This project was an extension of Entrapment. Inspired by circuses and zoos, this project hoped to replicate what’s it like to be entrapped by humans. Originally, we wanted to create a multimedia project that centered around a small cage. The cage that we created gives a false perspection of how much room is in the cage since an inner set of walls close in on the experiencer. As the cages would close, sound would play, kids screaming, photo shutters, and animal noises, and a curtain would block out most of the light. The walls are controlled by a crank on the outside of the cage which is controlled by another person, who has to continually agree to the punishment. This element affects the experiencer on a physiological level since they are left helpless and hoping that the other person won’t hurt them. Unfortunately, we couldn’t get a chance to work on the sound and curtain. We built another quarter scale model, instead of the full scale model, to focus on the mechanism and inner set of walls.
At the end of Entrapment we had a full scale model, but our string mechanism wasn’t working. Our cage has an extra two inches on the top and bottom of the box where the wheels sit. At first we tied strings around the wheels, looped it along a very specific set of dowels, and finally tied it twice on a circular piece in the center. On both the top and bottom of the cage there were seven dowels: one at each corner right next to a wheel, one between the two wheels on each side, and one in the center to hold the circular piece. The strings looped and were tied directly across from each other in the circular piece, so that turning the circular piece in the opposite direction would get the walls to go back to their original position. At first, there were two circular pieces on both the top and bottom of the cage. This was problematic because we could not move the top and bottom wheels at the same time. In the next iteration, we kept one circular piece on the top of the cage. The strings were stilled looped around the same dowels, expect next we brought the bottom strings to the top of the cage. This mechanism was too hard to control. As soon as I tied the bottom strings to the circular piece, I realized a string fell off one of it’s dowels. Also the strings had to be feed back down to the bottom, so that they would loop.
We decided to switch over to using gears and linkages instead of strings because strings couldn’t be used in a full scale model. We decided to have wall extensions with teeth that would move when a gear turned in between them. Our design had four wall extensions in total, two from each wall, and would need two small gears. On top of these small gears would be two big gears that would turn together, which were crucial for the crank. We kept all the wheels on the bottom of the cage and had the gears on the top. The big gears were our only constraint because they needed to touch and would have the same center as the small gears. We changed our notching with only one notch instead of three because of the wall extensions. At first, I thought we would drill a hole for the crank in the big gear, but instead we laser cut like layers of wood to hold the crank in place on top of the big gear. We originally 3D printed our crank for a circular dowel, but then we realized the circular dowel would turn instead of the gears. We decided to use a square wooden dowel that wouldn’t turn.

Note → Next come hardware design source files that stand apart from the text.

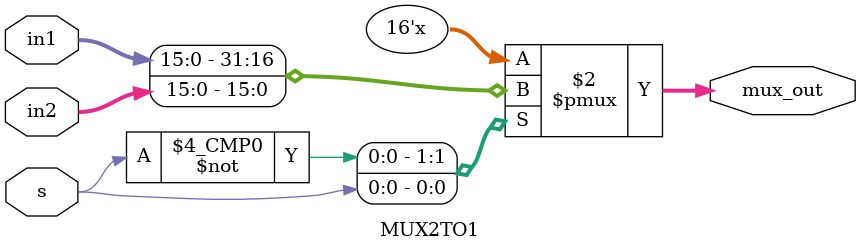
<source format=sv>
module MUX2TO1
 #(parameter width=16)
  (input  logic [width-1:0] in1,in2,
   input  logic s,
   output logic [width-1:0] mux_out);
  
	always_comb
		case(s)
			1'b0: mux_out=in1;
			1'b1: mux_out=in2;
			default: mux_out=in1;
		endcase
endmodule
</source>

In our first iteration with the wall extensions, or linear gears, we just hot glued the linear gears to the walls. We decided to add some triangular support to these pieces. We designed three layers: one a triangular attachment that notched into a short piece, we called the tongue, and the tongue would be screwed into the linear gears.
We even designed a logo to use for our cage, Entrap’t, but we ran out of time to incorporate our logo. Our logo had an elephant, the animal behind our project, and decided on Entrap’t as our name. The apostrophe was to add emphasis to the t and we switched the d out with a t because everyone says their ds as ts.
Assembling our final iteration of the cage was difficult because of the different materials. We decided to laser cut the gears out of acrylic because it would help eliminate friction, while he walls of our cage were laser cut out of thin wood. The acrylic was much thinner than we were expecting, so we decided to print most of the gears out of thick wood instead even though they don’t make as good gears. The linear gears remained acrylic, but we added two layers instead of just one layer. We wanted to add a top piece to our box and decided on acrylic, so we would see the gears moving. Throughout this four week journey there were lots of little annoyances, but they were all worth it to get those walls moving!! Even though we still had some troque issues with the bottom wheels, probably because our thin wood was warped, we’re so proud of what we accomplished.